# Look at this handsome guy in VT!



## 3 goldens (Sep 30, 2005)

It is so sad that so many dogs are being turned in due to people losing jobs, omes, etc. He is a very handsome boy.


----------



## amy22 (May 11, 2008)

Hes so handsome..do you ever notice that there are more males than females abandoned?


----------



## MurphyTeller (Sep 28, 2008)

There used to be (within the last year or so) a waiting list for goldens at the chittenden humane society - I'm not sure if that is still true. I know the director of the facility - I'll call and touch base. My guess is that he'll be gone within a day or two.
Erica


----------



## Ljilly28 (Jan 22, 2008)

That's true in Maine too- the goldens are gone in a heartbeat, and the Animal Rescue League isnt even interested in calling any breed rescue people bc they instantly get a long waiting list the moment a golden comes in the door.


----------



## GoldenJoyx'stwo (Feb 25, 2007)

I hope he's found a home already!


----------



## olik (Apr 13, 2008)

he is so handsome,i hope he will find a good home soon.


----------



## BeauShel (May 20, 2007)

Handsome boy.


----------



## Karen519 (Aug 21, 2006)

*Neiko in Vermont*

"Neiko"

http://www.abc22.com/Global/story.asp?S=8260052




Gender: Neutered Male

Age: 1.5 Years Old

Breed: Golden Retriever

Personality: Energetic & Friendly

Compatibility: Kids 5+ & Other Dogs

Reason Here: Financial issues/Owners moving

Special Considerations: Gets overly excited easily and still humps a lot (tendency will hopefully diminish after neuter)


A very sweet, good-natured dog who is great with kids, other dogs, and dog-savvy cats. He will make a great companion or addition to someone's family who can provide enough exercise and training.

'Neiko' 

*Take me home from the Humane Society of Chittenden County. *

http://www.abc22.com/Global/story.asp?S=8260052


----------



## Old Gold Mum2001 (Feb 25, 2007)

Ljilly28 said:


> That's true in Maine too- the goldens are gone in a heartbeat, and the Animal Rescue League isnt even interested in calling any breed rescue people bc they instantly get a long waiting list the moment a golden comes in the door.


 
Are there still southern rescues/shelters that partner with the northern ones? Seems to be a ton of goldens down south that would be gone in a heartbeat if they were in the northeast.


----------



## 3SweetGoldens (Feb 28, 2007)

He is just so young and handsome. I feel certain he will have a new, loving, forever home in no time!


----------



## GrafixMuse (Dec 28, 2008)

Old Gold Mum2001 said:


> Are there still southern rescues/shelters that partner with the northern ones? Seems to be a ton of goldens down south that would be gone in a heartbeat if they were in the northeast.


There are several listed on Petfinder:

Memphis Area Golden Retriever Rescue Posts on Petfinder as a Maine rescue and transports Goldens to from their TN shelter to the North East if they are adopted.

Golden Retriever Rescue Lifeline Incis another one.

I have no personal experience with the above rescues, but like what they are doing. Most shelters around me here in Maine have waiting lists for people interested in adopting a Golden.

--
Rachel


----------

_WORK TO COMPLETE_. Revise the part of the forum thread starting at "## GoldenJoyx'stwo (Feb" and ending at "good home soon.", replacing "home" with "family". The listing comes from a source unrelated to the forum thread.

Rows taken from a segmentation dataset:
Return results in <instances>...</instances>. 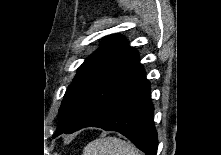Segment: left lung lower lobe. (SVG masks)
I'll return each mask as SVG.
<instances>
[{
    "label": "left lung lower lobe",
    "mask_w": 221,
    "mask_h": 155,
    "mask_svg": "<svg viewBox=\"0 0 221 155\" xmlns=\"http://www.w3.org/2000/svg\"><path fill=\"white\" fill-rule=\"evenodd\" d=\"M138 56L137 53L103 80L72 123L54 136L99 127L123 134L146 155H156L158 139L150 84Z\"/></svg>",
    "instance_id": "0a47b994"
}]
</instances>
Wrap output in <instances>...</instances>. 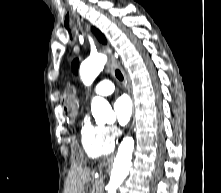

_REPLY TO THE TASK_.
## GoldenJoyx'stwo (Feb 25, 2007)

I hope he's found a family already!


----------



## olik (Apr 13, 2008)

he is so handsome,i hope he will find a good family soon.